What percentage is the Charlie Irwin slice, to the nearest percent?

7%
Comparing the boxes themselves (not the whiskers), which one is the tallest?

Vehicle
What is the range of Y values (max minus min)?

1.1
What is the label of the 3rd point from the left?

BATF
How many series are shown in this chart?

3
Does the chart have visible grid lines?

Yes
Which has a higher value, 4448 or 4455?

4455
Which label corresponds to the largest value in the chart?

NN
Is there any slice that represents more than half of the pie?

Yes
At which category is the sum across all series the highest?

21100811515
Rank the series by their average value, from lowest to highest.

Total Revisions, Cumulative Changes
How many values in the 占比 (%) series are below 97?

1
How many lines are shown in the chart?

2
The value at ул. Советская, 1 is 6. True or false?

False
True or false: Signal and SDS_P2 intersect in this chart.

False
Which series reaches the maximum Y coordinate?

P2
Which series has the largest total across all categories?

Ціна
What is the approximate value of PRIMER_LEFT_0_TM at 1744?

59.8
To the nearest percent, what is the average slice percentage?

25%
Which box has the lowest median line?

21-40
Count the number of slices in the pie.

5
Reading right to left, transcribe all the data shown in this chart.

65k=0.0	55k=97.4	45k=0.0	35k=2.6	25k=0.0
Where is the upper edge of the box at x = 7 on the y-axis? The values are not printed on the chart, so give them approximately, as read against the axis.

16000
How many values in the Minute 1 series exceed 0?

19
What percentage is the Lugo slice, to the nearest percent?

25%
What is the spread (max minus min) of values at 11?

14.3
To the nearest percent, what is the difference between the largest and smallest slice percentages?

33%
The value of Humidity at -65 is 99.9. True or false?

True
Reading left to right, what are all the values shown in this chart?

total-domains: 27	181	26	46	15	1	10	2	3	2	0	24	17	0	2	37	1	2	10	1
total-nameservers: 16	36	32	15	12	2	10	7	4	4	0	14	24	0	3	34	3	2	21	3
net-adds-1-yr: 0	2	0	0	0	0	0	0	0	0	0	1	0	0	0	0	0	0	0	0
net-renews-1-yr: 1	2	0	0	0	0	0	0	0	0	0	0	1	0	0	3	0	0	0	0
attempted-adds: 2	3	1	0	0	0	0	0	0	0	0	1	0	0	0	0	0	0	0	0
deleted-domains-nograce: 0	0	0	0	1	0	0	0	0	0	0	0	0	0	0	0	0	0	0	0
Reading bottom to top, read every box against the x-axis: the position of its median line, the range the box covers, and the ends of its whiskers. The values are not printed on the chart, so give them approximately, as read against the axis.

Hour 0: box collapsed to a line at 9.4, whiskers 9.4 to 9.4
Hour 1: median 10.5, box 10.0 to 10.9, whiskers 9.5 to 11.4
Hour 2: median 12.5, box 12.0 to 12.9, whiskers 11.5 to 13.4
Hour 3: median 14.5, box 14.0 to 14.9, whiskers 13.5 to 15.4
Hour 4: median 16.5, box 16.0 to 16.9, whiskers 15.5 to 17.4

▶ WORK TO COMPLETE: Can you change "chart" to "graph" throughout the material, from its first line up to and including the line with "What is the spread", and give those lines back with nothing else altered?

▶ ANSWER BOX:
What percentage is the Charlie Irwin slice, to the nearest percent?

7%
Comparing the boxes themselves (not the whiskers), which one is the tallest?

Vehicle
What is the range of Y values (max minus min)?

1.1
What is the label of the 3rd point from the left?

BATF
How many series are shown in this graph?

3
Does the graph have visible grid lines?

Yes
Which has a higher value, 4448 or 4455?

4455
Which label corresponds to the largest value in the graph?

NN
Is there any slice that represents more than half of the pie?

Yes
At which category is the sum across all series the highest?

21100811515
Rank the series by their average value, from lowest to highest.

Total Revisions, Cumulative Changes
How many values in the 占比 (%) series are below 97?

1
How many lines are shown in the graph?

2
The value at ул. Советская, 1 is 6. True or false?

False
True or false: Signal and SDS_P2 intersect in this graph.

False
Which series reaches the maximum Y coordinate?

P2
Which series has the largest total across all categories?

Ціна
What is the approximate value of PRIMER_LEFT_0_TM at 1744?

59.8
To the nearest percent, what is the average slice percentage?

25%
Which box has the lowest median line?

21-40
Count the number of slices in the pie.

5
Reading right to left, transcribe all the data shown in this graph.

65k=0.0	55k=97.4	45k=0.0	35k=2.6	25k=0.0
Where is the upper edge of the box at x = 7 on the y-axis? The values are not printed on the graph, so give them approximately, as read against the axis.

16000
How many values in the Minute 1 series exceed 0?

19
What percentage is the Lugo slice, to the nearest percent?

25%
What is the spread (max minus min) of values at 11?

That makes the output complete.